Bounding boxes with keypoints:
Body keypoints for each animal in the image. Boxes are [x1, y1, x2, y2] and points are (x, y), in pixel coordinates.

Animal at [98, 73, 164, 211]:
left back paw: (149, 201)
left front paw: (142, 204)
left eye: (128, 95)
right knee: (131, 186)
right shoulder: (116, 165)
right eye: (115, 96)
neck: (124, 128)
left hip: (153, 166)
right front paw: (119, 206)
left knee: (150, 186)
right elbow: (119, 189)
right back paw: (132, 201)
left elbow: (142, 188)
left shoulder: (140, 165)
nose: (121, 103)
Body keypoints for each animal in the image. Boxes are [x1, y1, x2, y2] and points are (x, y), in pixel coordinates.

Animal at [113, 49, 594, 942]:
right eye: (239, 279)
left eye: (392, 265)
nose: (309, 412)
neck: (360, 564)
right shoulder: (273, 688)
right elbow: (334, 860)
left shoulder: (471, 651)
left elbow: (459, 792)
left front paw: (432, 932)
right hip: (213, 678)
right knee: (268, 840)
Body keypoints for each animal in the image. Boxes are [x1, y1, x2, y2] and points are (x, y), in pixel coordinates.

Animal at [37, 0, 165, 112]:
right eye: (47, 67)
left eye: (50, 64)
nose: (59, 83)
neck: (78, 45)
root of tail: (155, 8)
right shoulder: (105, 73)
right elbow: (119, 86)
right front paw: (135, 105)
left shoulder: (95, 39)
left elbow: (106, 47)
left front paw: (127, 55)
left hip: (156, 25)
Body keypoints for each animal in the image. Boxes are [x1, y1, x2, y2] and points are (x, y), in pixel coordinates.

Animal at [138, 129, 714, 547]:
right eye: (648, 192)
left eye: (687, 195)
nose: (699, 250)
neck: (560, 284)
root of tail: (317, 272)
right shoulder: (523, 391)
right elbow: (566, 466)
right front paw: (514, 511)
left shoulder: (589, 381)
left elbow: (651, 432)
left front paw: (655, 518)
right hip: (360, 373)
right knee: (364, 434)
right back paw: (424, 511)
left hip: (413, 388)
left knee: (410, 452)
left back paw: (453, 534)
...
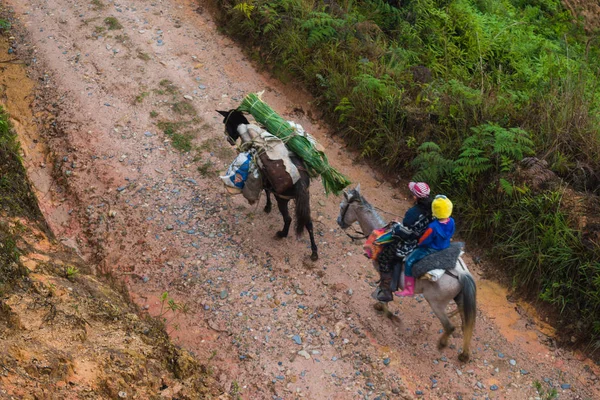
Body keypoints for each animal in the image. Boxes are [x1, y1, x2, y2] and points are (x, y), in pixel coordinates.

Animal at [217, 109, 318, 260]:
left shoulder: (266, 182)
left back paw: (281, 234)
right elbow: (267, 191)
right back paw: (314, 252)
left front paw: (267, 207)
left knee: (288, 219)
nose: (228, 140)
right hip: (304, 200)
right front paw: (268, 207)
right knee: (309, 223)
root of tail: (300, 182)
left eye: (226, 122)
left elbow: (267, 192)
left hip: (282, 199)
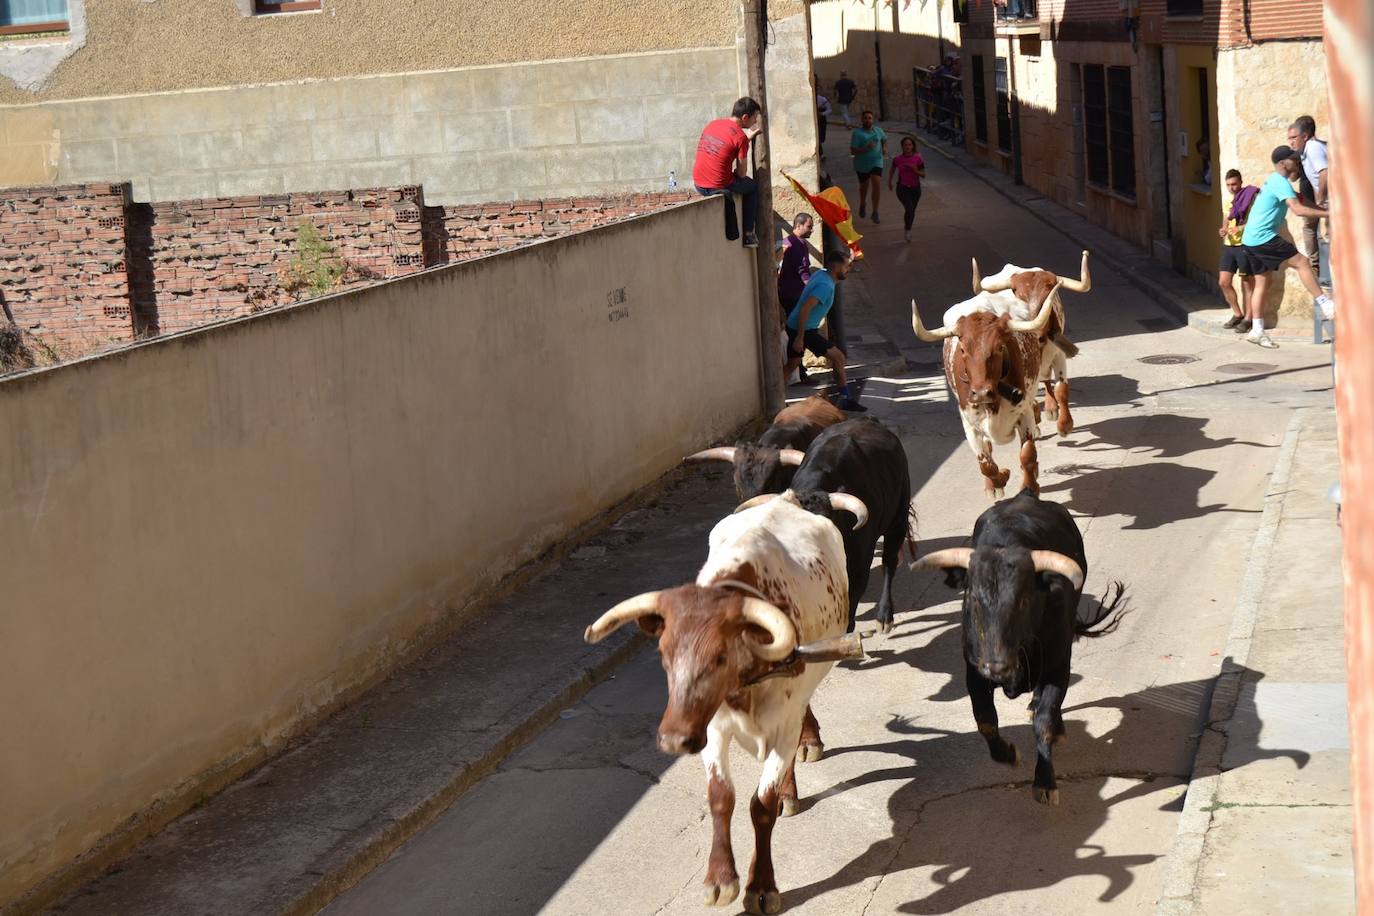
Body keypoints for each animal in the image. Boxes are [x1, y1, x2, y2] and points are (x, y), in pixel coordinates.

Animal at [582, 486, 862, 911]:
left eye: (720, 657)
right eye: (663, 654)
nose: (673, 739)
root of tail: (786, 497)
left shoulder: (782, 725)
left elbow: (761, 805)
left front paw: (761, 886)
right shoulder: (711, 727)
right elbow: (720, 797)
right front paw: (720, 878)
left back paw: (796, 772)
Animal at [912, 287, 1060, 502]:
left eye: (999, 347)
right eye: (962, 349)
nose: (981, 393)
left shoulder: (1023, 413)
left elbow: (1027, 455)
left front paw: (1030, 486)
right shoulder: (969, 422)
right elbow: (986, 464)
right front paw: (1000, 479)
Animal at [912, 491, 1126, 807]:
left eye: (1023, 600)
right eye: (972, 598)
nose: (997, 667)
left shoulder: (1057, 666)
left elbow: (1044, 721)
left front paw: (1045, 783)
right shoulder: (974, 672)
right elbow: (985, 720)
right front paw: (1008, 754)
==
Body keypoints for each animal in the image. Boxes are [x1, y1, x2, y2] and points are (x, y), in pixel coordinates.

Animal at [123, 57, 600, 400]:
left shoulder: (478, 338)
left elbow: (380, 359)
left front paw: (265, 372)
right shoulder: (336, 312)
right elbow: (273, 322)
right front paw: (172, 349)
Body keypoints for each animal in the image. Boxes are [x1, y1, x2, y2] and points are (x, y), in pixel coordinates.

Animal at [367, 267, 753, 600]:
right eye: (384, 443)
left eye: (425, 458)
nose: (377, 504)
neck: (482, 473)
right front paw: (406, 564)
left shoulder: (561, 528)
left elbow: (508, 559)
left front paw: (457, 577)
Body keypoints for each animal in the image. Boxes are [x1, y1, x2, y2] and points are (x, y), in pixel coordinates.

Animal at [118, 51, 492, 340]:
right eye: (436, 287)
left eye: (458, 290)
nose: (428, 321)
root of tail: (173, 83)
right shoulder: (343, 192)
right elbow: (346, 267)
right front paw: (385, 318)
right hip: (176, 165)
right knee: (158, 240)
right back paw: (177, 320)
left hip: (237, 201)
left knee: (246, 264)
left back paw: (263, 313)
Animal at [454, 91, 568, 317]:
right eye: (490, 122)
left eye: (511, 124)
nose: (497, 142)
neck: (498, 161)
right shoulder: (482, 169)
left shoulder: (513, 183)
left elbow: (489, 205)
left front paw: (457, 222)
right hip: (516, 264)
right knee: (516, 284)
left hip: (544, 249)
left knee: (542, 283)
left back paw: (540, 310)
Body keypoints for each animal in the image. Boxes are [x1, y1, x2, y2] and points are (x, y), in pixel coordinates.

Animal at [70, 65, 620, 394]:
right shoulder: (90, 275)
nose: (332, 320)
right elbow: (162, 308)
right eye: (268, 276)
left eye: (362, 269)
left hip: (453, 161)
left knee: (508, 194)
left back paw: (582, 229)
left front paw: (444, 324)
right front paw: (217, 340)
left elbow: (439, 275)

■ WORK TO BE COMPLETED: Write out each line above containing "tail".

■ FINISHED TASK:
root of tail: (155, 8)
root of tail: (317, 272)
root of tail: (300, 182)
root of tail: (786, 497)
root of tail: (173, 83)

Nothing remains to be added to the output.